L'Urgence Démocratique

Et pour parfaire l'illusion, nos comptables publics ont même inventé une nouvelle convention comptable en 2024. Grâce à cette petite astuce dénoncée par la Cour des comptes, les dépenses fiscales liées à la TVA passent magiquement de 23 à 11 milliards dans les livres. Douze milliards d'euros planqués sous le tapis. Même Houdini n'aurait pas fait mieux.

Face à cette réalité, tout candidat sérieux à la direction du gouvernement devrait commencer par là : Une radiographie complète des flux budgétaires réels. Car tant que la représentation nationale et les citoyens ignorent ces mécanismes de transfert, la démocratie fiscale reste un leurre.

Il y a du Necker dans ce David Guiraud.

Tout ministre du budget devrait avoir l’obligation dès la fin de sa nomination

de remettre un rapport public de ce qu’il a fait lorsqu’il était aux commandes.

L’exemple de David Guiraud devrait inspirer tous ceux qui aspirent aux responsabilités : Avant de promettre monts et merveilles, montrez-nous d'abord que vous maîtrisez les rouages de la machine budgétaire. Sinon, vos beaux discours ne vaudront pas un sou. 

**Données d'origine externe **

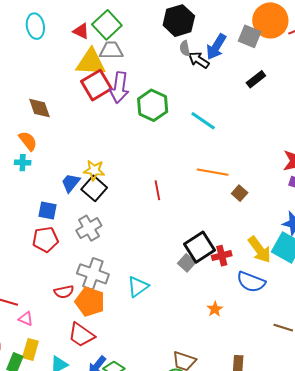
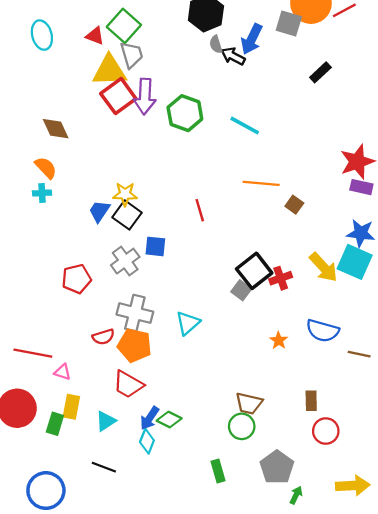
gray trapezoid: (111, 50) -> (132, 55), turned 80
black rectangle: (256, 79) -> (320, 72), moved
blue square: (48, 211) -> (155, 246), moved
blue semicircle: (251, 282) -> (323, 331), moved

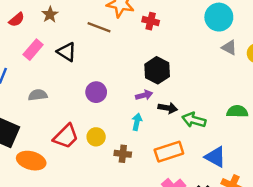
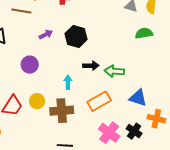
purple arrow: (144, 95) -> (46, 34), moved
green semicircle: (237, 111) -> (144, 33), moved
brown cross: (123, 154) -> (62, 111), size x1.6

L'Exigence de Transparence

La prochaine fois qu'un politicien vous promet la lune, demandez-lui d'abord : "Combien ça coûte, qui paie, et par quel mécanisme budgétaire ? 

S'il ne sait pas répondre avec la précision d'un David Guiraud, passez votre chemin. La France mérite mieux que des promesses en l'air financées par des tours de passe-passe comptables.

Tant que nous n'exigerons pas de nos dirigeants cette maîtrise budgétaire, nous continuerons à subir ce grand détournement démocratique. 

La Comptabilité publique, c'est la démocratie en action.